BEGIN
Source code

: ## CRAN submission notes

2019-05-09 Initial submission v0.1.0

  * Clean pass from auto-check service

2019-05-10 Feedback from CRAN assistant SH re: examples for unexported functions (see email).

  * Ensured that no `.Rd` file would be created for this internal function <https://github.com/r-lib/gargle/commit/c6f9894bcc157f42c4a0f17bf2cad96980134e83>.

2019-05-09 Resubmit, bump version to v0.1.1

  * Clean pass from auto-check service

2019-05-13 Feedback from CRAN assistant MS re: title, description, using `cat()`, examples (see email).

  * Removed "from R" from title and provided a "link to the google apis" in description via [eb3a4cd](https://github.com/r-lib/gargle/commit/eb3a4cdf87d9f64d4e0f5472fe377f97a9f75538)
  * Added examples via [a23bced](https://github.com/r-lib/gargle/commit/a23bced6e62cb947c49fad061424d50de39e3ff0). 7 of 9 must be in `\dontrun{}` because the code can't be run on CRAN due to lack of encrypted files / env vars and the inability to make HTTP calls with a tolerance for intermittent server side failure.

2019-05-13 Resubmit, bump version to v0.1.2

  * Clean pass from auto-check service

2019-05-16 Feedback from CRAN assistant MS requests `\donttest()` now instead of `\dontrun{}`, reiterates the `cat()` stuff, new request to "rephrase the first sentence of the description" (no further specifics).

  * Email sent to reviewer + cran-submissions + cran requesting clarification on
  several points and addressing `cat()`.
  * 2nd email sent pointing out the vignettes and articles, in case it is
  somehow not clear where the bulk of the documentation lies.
END
To-do item.
Copy out all of the lines above word for word, changing nothing.

Written reply.
Source code

: ## CRAN submission notes

2019-05-09 Initial submission v0.1.0

  * Clean pass from auto-check service

2019-05-10 Feedback from CRAN assistant SH re: examples for unexported functions (see email).

  * Ensured that no `.Rd` file would be created for this internal function <https://github.com/r-lib/gargle/commit/c6f9894bcc157f42c4a0f17bf2cad96980134e83>.

2019-05-09 Resubmit, bump version to v0.1.1

  * Clean pass from auto-check service

2019-05-13 Feedback from CRAN assistant MS re: title, description, using `cat()`, examples (see email).

  * Removed "from R" from title and provided a "link to the google apis" in description via [eb3a4cd](https://github.com/r-lib/gargle/commit/eb3a4cdf87d9f64d4e0f5472fe377f97a9f75538)
  * Added examples via [a23bced](https://github.com/r-lib/gargle/commit/a23bced6e62cb947c49fad061424d50de39e3ff0). 7 of 9 must be in `\dontrun{}` because the code can't be run on CRAN due to lack of encrypted files / env vars and the inability to make HTTP calls with a tolerance for intermittent server side failure.

2019-05-13 Resubmit, bump version to v0.1.2

  * Clean pass from auto-check service

2019-05-16 Feedback from CRAN assistant MS requests `\donttest()` now instead of `\dontrun{}`, reiterates the `cat()` stuff, new request to "rephrase the first sentence of the description" (no further specifics).

  * Email sent to reviewer + cran-submissions + cran requesting clarification on
  several points and addressing `cat()`.
  * 2nd email sent pointing out the vignettes and articles, in case it is
  somehow not clear where the bulk of the documentation lies.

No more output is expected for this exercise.